En önemlisi "Juventus’a ilk imzamı boş kağıda atmıştım, son imzam da öyle oldu" diyebilecek kadar kulübüne bağlı bir futbolcu. Adı hep başarılarla anıldı, doping ve şike skandallarına ismi hiç karışmadı. 2008 yılında kulüp tarihinin en saygıdeğer oyuncusu seçilme- siyle en büyük nişanı da almış oldu. Kariyerini Juventus formasıyla sonlandırmayacağı daha önceden belli olmuştu, bu tercihleriyle futbolu İtalya dışında bırakacağı da kesinleşti. Sonrasında ülkesinde bir jübile yaparak esas vedasını gerçekleştirip Juventus taraftarını ihmal etmeyeceğini düşünmek mümkün. Takımdan ve ülkeden ayrılırken mini bir vedalaşmayla yeni Juventus Stadyumu tribünlerini selamladığı da hafızalarda.

Belki futbola siyah-beyazlı Torino kulübünde başlamadı ama Del Piero, içindeki Juventus aşkını her daim hissettirdi. 2006’da şike yaptığı gerekçesiyle Serie B’ye düşen takımından ayrılmadı. 32 yaşına girmesine, rahatça transfer yapma olanağına sahip olmasına karşın bunu tercih etmedi. İtalya Serie B’de de 23 gol attı. "Kariyerimin zirve noktasında, Dünya Kupası’nı kazanmışken 9 Eylül 2006’da Rimini’de Serie B maçı oynamak, 14 sene önce o ligde Padova ile forma terletmemi hatırlattı" diyordu. "Ama üç farkla: Siyah-beyaz forma, kaptanlık pazubandı ve sırtımda 10 numara" O dönem, 1997-98 ve 2007-08’den sonra en golcü sezonunu geçirdi. Zaten bunların ilkinde 32 golün 10’unu Şampiyonlar Ligi’nde atıp o alanda da gol kralı olmuştu.
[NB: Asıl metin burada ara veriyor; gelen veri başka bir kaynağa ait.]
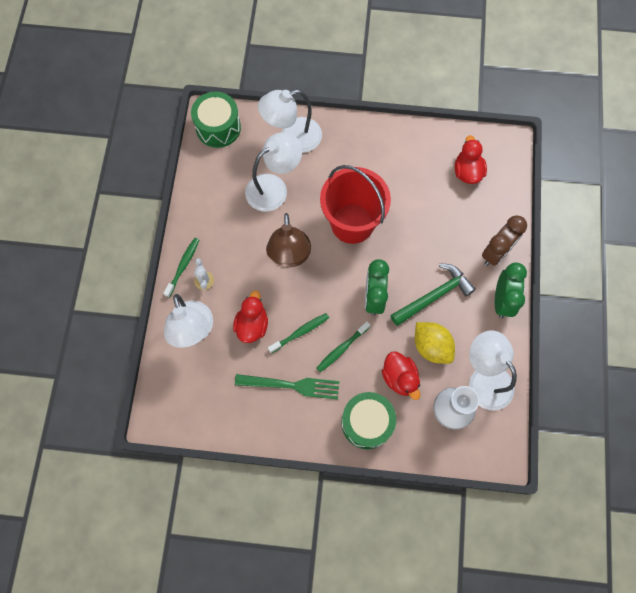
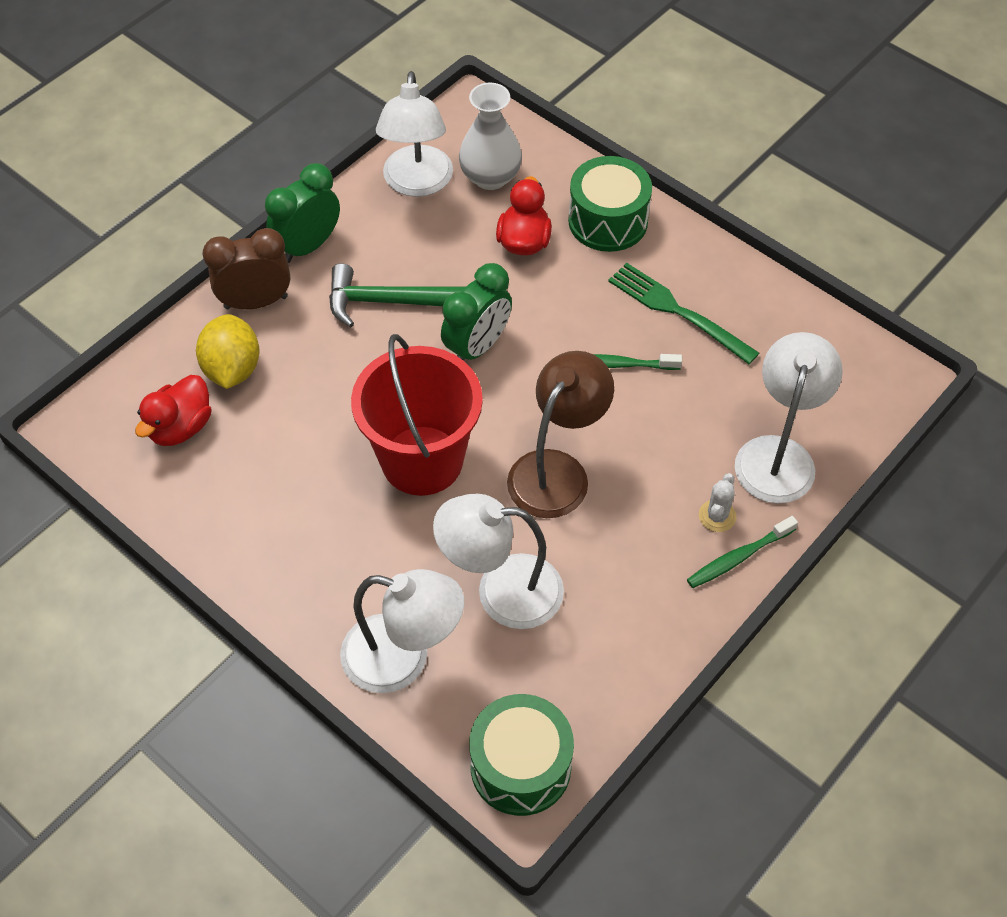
camera: 145 degrees left, 15 degrees down
red duck [233,290,268,343] -> none
green toothbrush [317,321,370,372] -> none
yellow lemon [415,322,455,364] -> yellow lemon moved to [196,314,260,389]

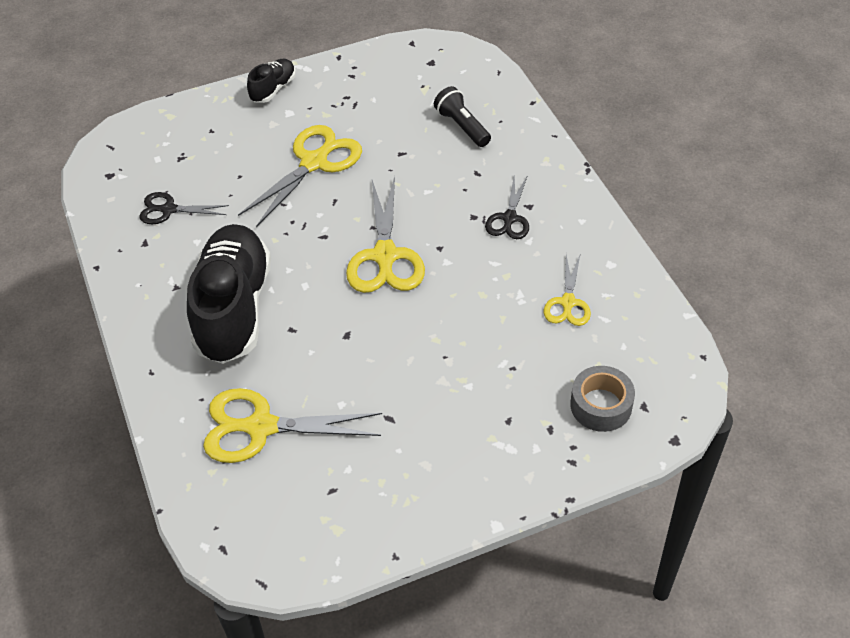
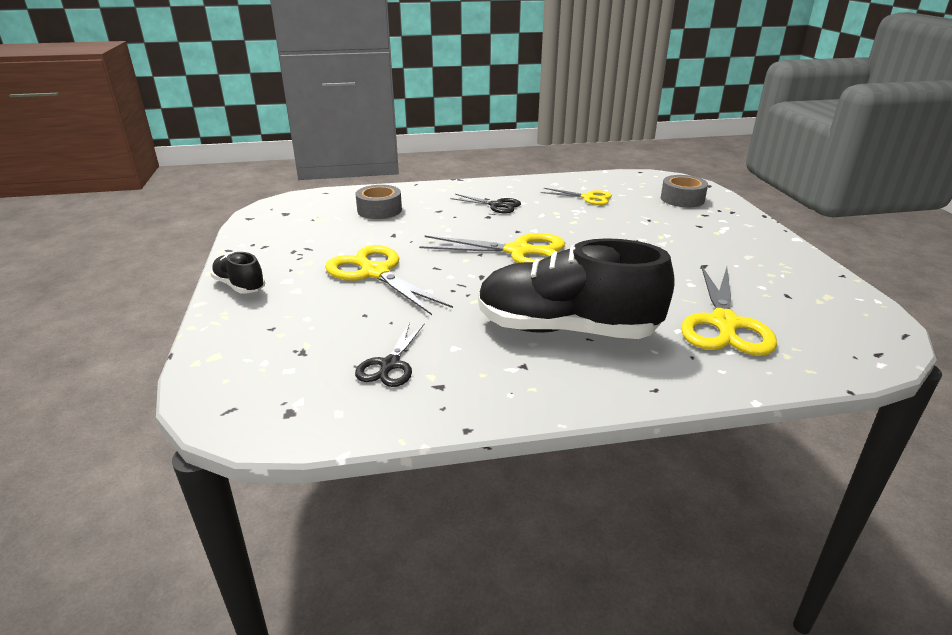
camera: 80 degrees left, 20 degrees down
black flashlight [434,86,491,147] -> grey tape [356,185,402,219]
Babam, Fiat 127’mizin farlarıyla sahayı aydınlatıyor, bizim Şampiyonlar Ligi’mizi Celtabet yaratıyordu
İtalya’nın Conegliano adlı kasabasında dünyaya gelen Alessandro futbola bağlılığından şöyle bahsediyor. "Küçükken futbol topundan başka bir şey düşünemiyordum. Ağabeyim Stefano (Sampdoria’da oynamıştı) benim gibiydi. O, topsuz yapamıyordu, ben de topu düşünmeden. Fiat 127’nin arka koltuğunda oynuyordum. Her gün, saatlerce süren akşam maçlarını kazanmayı aklıma koymuştum. Küçük bir sahayı ışıklarla aydınlatıp stadyuma çeviren babam, bizim Şampiyonlar Ligi’mizi yaratıyordu. Yatağıma yatınca da bir sonraki günün maçlarını düşünüyordum. Alttan alta futbolcu olmanın hayallerini kuruyordum. Topsuz yaşayamıyordum!"
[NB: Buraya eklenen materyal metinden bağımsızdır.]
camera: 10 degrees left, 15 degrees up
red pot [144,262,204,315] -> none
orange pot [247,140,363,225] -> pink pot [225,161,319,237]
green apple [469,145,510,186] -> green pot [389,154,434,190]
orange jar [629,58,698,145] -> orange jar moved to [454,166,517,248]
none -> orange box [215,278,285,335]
Efsanenin başlangıcı da aslında oyuncunun annesinin tercihiyle olmuş. "Annem, ilk futbol antrenörüm Umberto Prestia’ya beni kaleye koymasını söyledi. Ona göre orası koşamayacağım ve kendime zarar veremeyeceğim tek pozisyondu. Terlemezdim de!" diyerek anlatıyor. "Ama hocam onu dinlemedi. Sekiz yaşımda macerama başladım. İlk takımım A.C. San Vendemiano’ydu. Ne kadar gururlu olduğumu anlatamam, sonunda bir futbolcu olmuştum!"
Yetenek avcıları 13 yaşında onu keşfetti. "10 Kasım 1987’de Padova’nın gözlemcisi Vittorio Scantamburlo’nun gelmesi bana yaradı. En büyük notu aldım. Padova’ya transfer oldum" cümleleriyle kitabında o günleri anlatıyor. "15 Mayıs 1992’de Giovanni Celeste Stadı’nda Messina’ya karşı ilk kez oynadım. 1992’de 22 Kasım’da Mauro Sandreani beni oyuna sürdü ve 5-1 biten maçta beşinci golü ağlara gönderdim. Çok sevinmiştim."